Retratar a Robert Cox significó una enorme oportunidad y a la vez un riesgo. Oportunidad y riesgo que se han ido retroalimentando a medida que acontecía la transición –en muchos sentidos traumática– entre kirchnerismo y macrismo, entre dos posturas considerablemente distintas sobre la historia.

Cox había defendido el golpe militar de 1976. «Nos enfrentábamos ante una situación irónica en la que a través de una dictadura íbamos a poder consolidar una democracia», dijo en su testimonio en el Juicio a las Juntas, en 1985. Su diario, el Herald –de poca tirada hasta que se convirtió en el único medio en denunciar las desapariciones de la dictadura–, estaba fuertemente en contra de los grupos armados y utilizaba términos como «subversivo» y «terrorista» para definir a sus integrantes.

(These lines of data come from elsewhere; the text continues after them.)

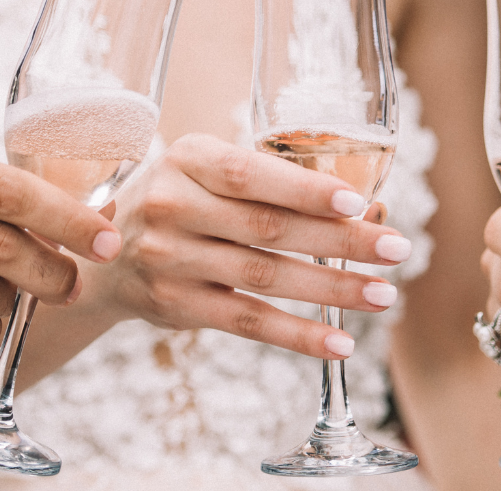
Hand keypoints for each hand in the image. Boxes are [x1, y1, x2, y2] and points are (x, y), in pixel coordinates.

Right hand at [89, 134, 412, 361]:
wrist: (104, 254)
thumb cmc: (184, 201)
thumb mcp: (208, 172)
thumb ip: (276, 184)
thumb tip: (371, 210)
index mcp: (188, 158)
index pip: (250, 172)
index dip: (305, 190)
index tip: (357, 203)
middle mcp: (173, 205)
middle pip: (268, 228)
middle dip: (340, 242)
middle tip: (396, 249)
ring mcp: (170, 259)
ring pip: (264, 277)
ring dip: (331, 290)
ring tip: (382, 295)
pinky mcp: (176, 305)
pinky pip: (247, 322)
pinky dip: (298, 335)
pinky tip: (339, 342)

Robert Cox no es Rodolfo Walsh. El mensajero no es una película militante. Hay un valor en eso. Tocar los temas sensibles que rodean la figura de Cox significó un riesgo que podía atraer a un oportunismo reaccionario, que cruelmente utiliza la identidad de los desaparecidos como un campo de batalla central en su lucha por definir la historia. Pero darle a Cox su merecido lugar en un proceso de memoria colectiva es, al final, una oportunidad. El mensajero busca llegar a otros sectores de la sociedad, sectores que se han tapado los ojos y oídos, percibiendo el tema de los Derechos Humanos como un capricho partidario. Muchos apoyaron el golpe, muchos se opusieron a la izquierda armada. Que se identifiquen con Cox es un paso adelante, una posible apertura para una autorreflexión más profunda y tan necesaria. «

*Periodista australiano. Director de El mensajero.